[Dataset entries]

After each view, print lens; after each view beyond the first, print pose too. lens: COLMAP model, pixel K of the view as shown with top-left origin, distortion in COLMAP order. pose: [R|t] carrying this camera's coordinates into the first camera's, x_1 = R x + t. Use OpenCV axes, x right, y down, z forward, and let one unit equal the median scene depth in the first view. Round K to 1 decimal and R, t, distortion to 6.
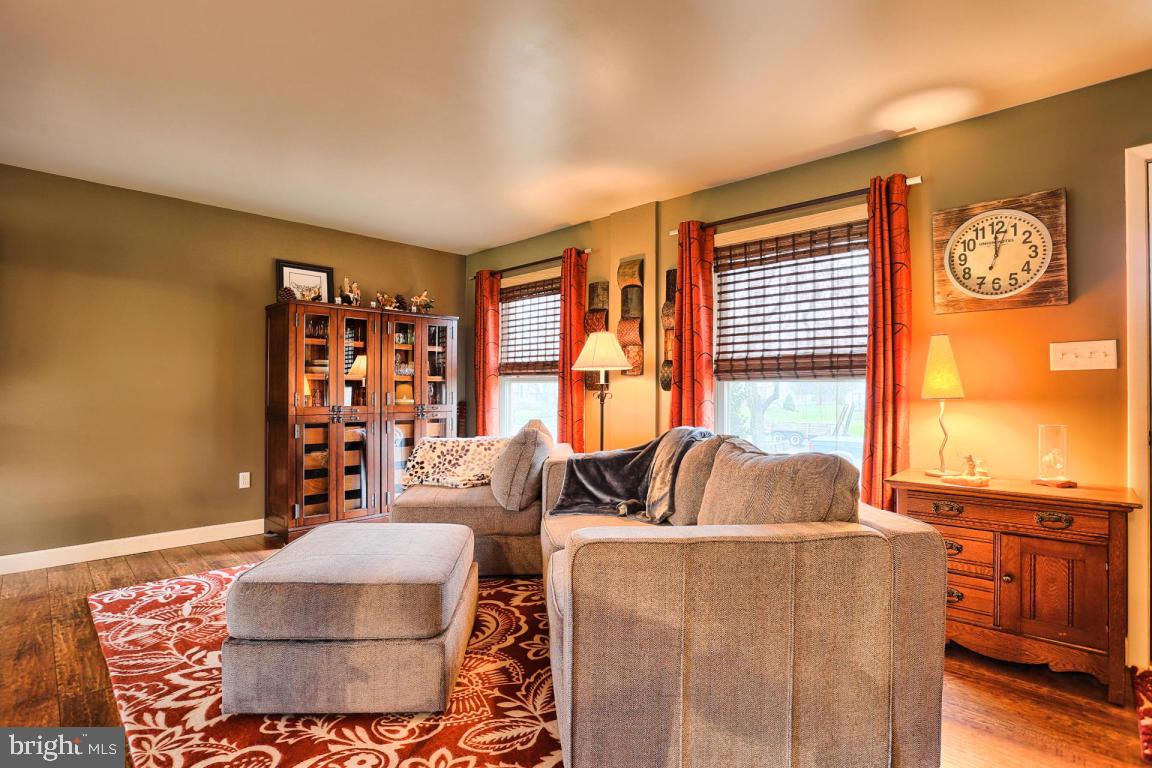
lens RADIAL K [[561.2, 0, 576.0], [0, 561.2, 384.0], [0, 0, 1]] dist [-0.076860, 0.032797]
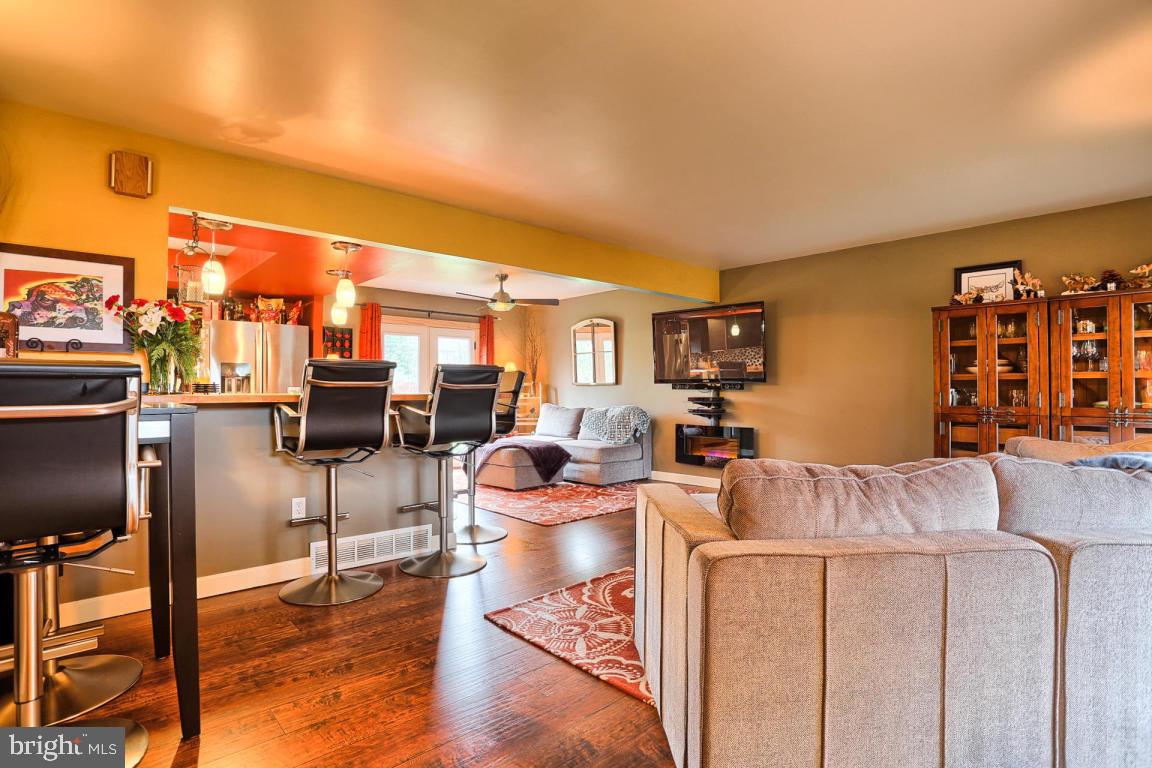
lens RADIAL K [[556.7, 0, 556.2], [0, 556.7, 385.5], [0, 0, 1]] dist [-0.090148, 0.026100]
pose [[-0.078155, -0.014451, -0.996837, 0.734629], [0.008285, 0.999851, -0.015144, 0.014355], [0.996907, -0.009443, -0.078023, 0.408206]]
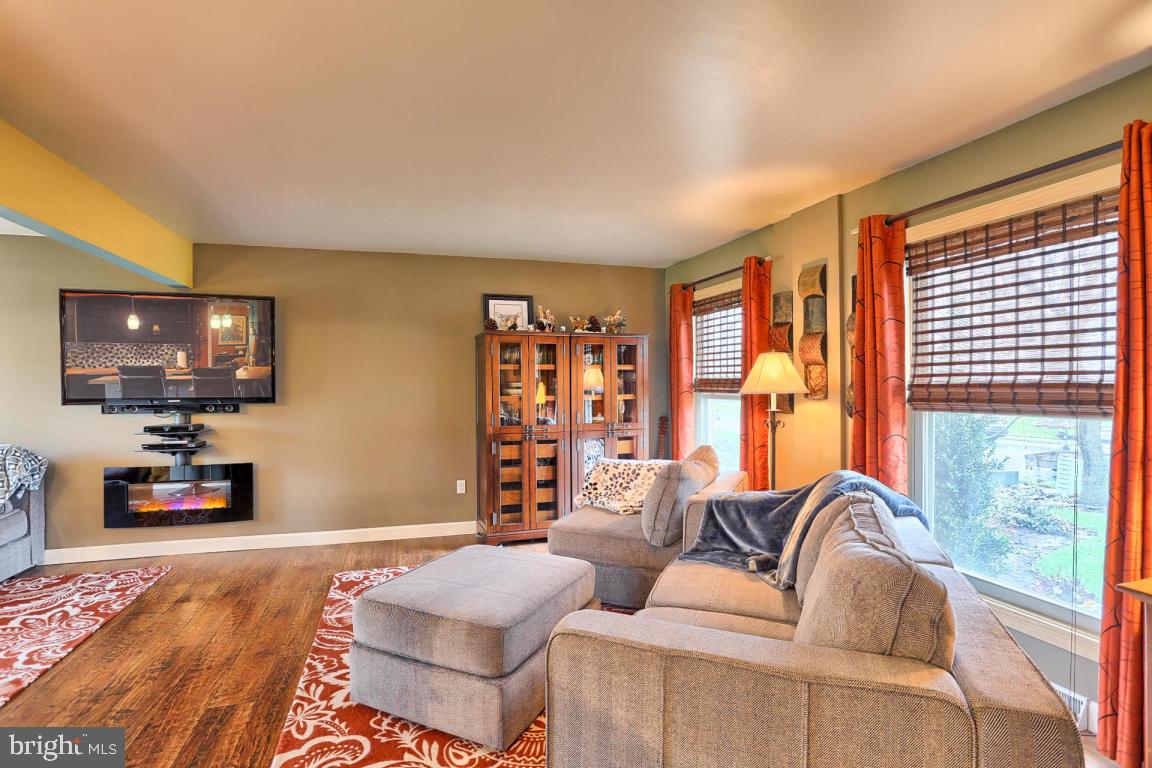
lens RADIAL K [[561.2, 0, 576.0], [0, 561.2, 384.0], [0, 0, 1]] dist [-0.076860, 0.032797]
pose [[0.882745, -0.007756, -0.469788, 0.221819], [0.013566, 0.999868, 0.008984, -0.065397], [0.469656, -0.014304, 0.882734, 0.088836]]
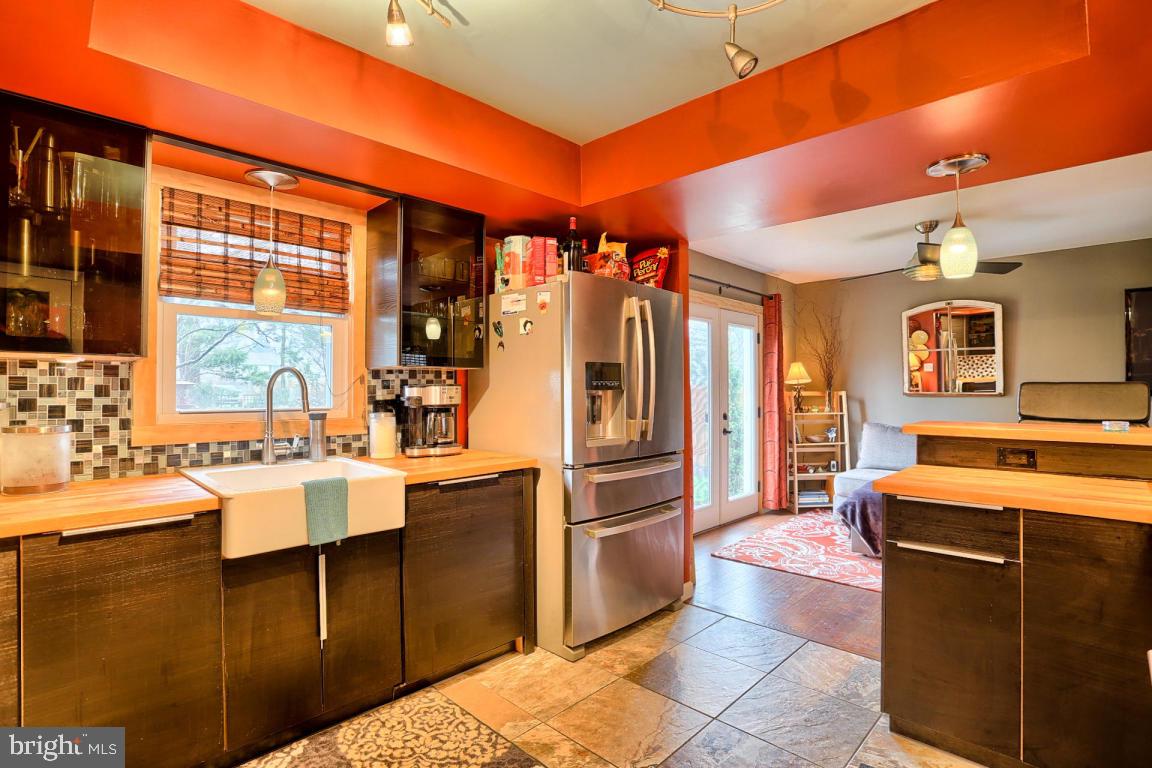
lens RADIAL K [[561.2, 0, 576.0], [0, 561.2, 384.0], [0, 0, 1]] dist [-0.076860, 0.032797]
pose [[0.007922, -0.016304, -0.999836, -0.050839], [0.011619, 0.999801, -0.016211, -0.047029], [0.999901, -0.011488, 0.008110, -0.758769]]
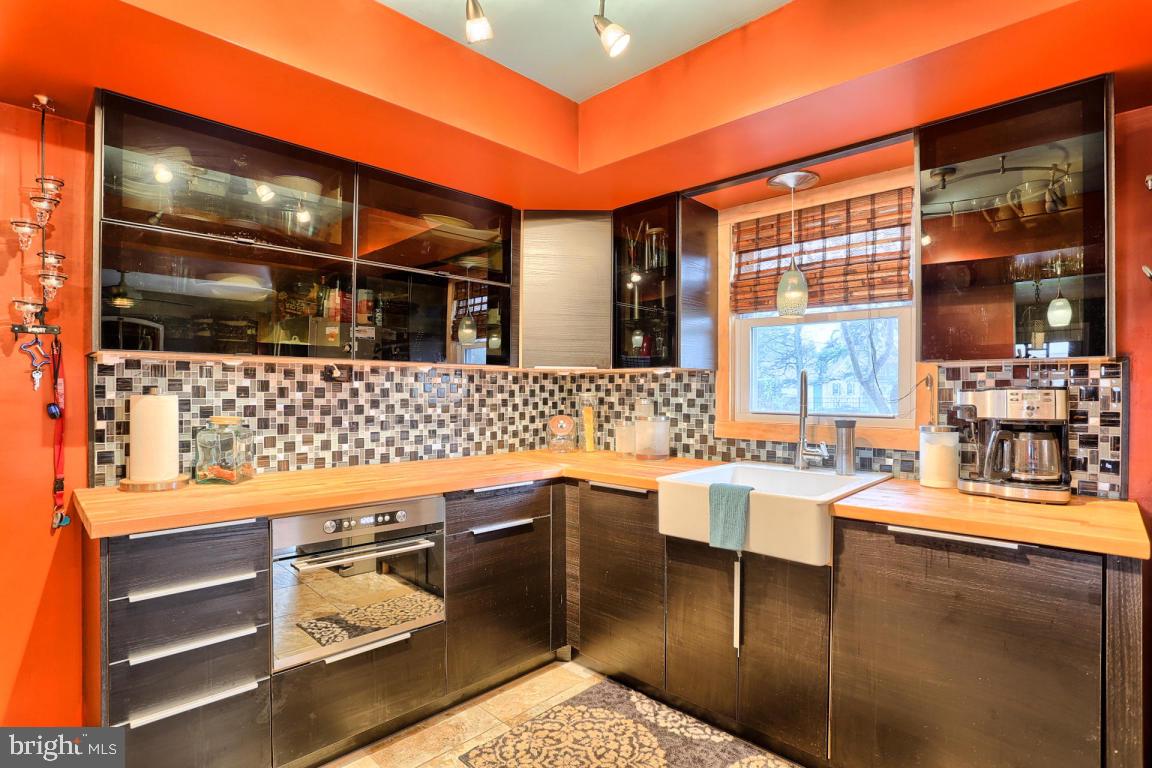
lens RADIAL K [[570.5, 0, 570.8], [0, 570.5, 390.6], [0, 0, 1]] dist [-0.075285, 0.030635]
pose [[-0.999930, -0.011828, -0.000621, -0.475084], [-0.011823, 0.999896, -0.008301, -0.049938], [0.000719, -0.008293, -0.999965, -0.427384]]
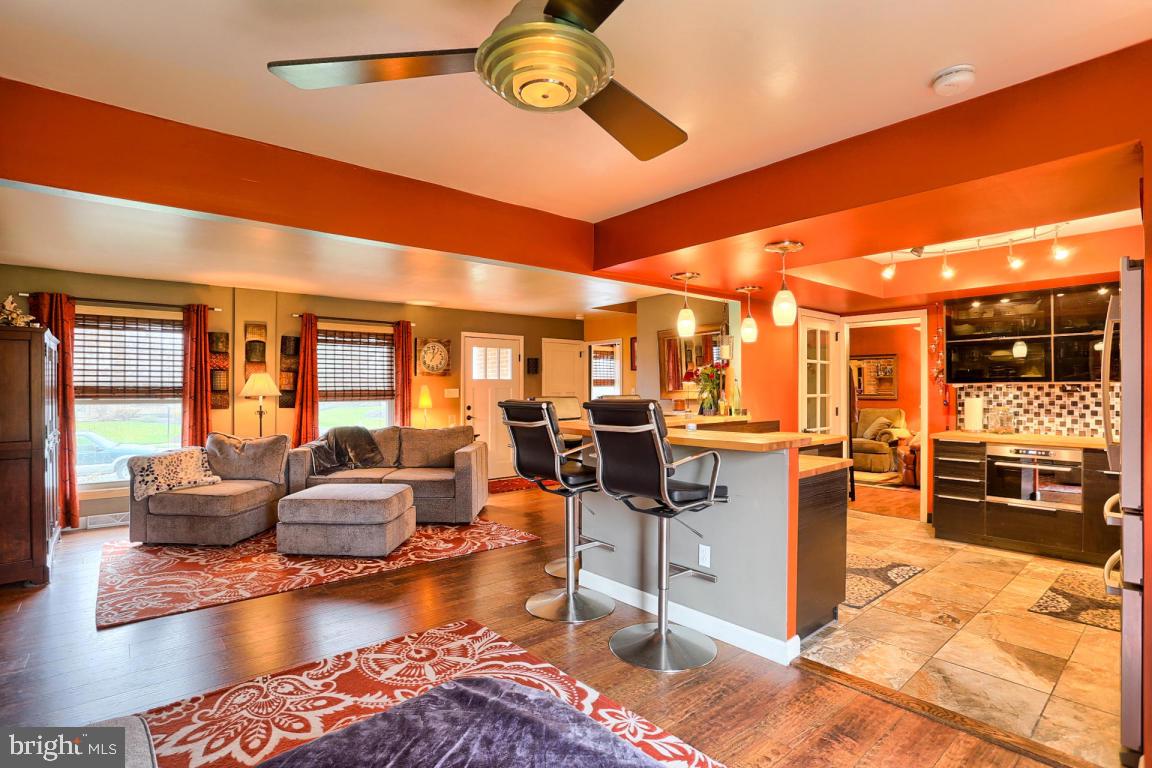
lens RADIAL K [[569.6, 0, 570.3], [0, 569.6, 387.5], [0, 0, 1]] dist [-0.068899, 0.029738]
pose [[0.089274, -0.002350, 0.996004, -1.718712], [-0.006728, 0.999973, 0.002963, -0.072336], [-0.995984, -0.006965, 0.089255, -0.001526]]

PROBLEM TO WORK ON:
Which lines of the entries above contain the word "lens"? List each of them, treating uppercase and lowercase as different.

ANSWER TO THE EXERCISE:
After each view, print lens; after each view beyond the first, print pose too. lens: COLMAP model, pixel K of the view as shown with top-left origin, distortion in COLMAP order. pose: [R|t] carrying this camera's coordinates into the first camera's, x_1 = R x + t. Use OpenCV axes, x right, y down, z forward, and let one unit equal the median scene depth in the first view. Round K to 1 decimal and R, t, distortion to 6.
lens RADIAL K [[561.2, 0, 576.0], [0, 561.2, 384.0], [0, 0, 1]] dist [-0.076860, 0.032797]
lens RADIAL K [[556.7, 0, 556.2], [0, 556.7, 385.5], [0, 0, 1]] dist [-0.090148, 0.026100]
lens RADIAL K [[561.2, 0, 576.0], [0, 561.2, 384.0], [0, 0, 1]] dist [-0.076860, 0.032797]
lens RADIAL K [[561.2, 0, 576.0], [0, 561.2, 384.0], [0, 0, 1]] dist [-0.076860, 0.032797]
lens RADIAL K [[570.5, 0, 570.8], [0, 570.5, 390.6], [0, 0, 1]] dist [-0.075285, 0.030635]
lens RADIAL K [[569.6, 0, 570.3], [0, 569.6, 387.5], [0, 0, 1]] dist [-0.068899, 0.029738]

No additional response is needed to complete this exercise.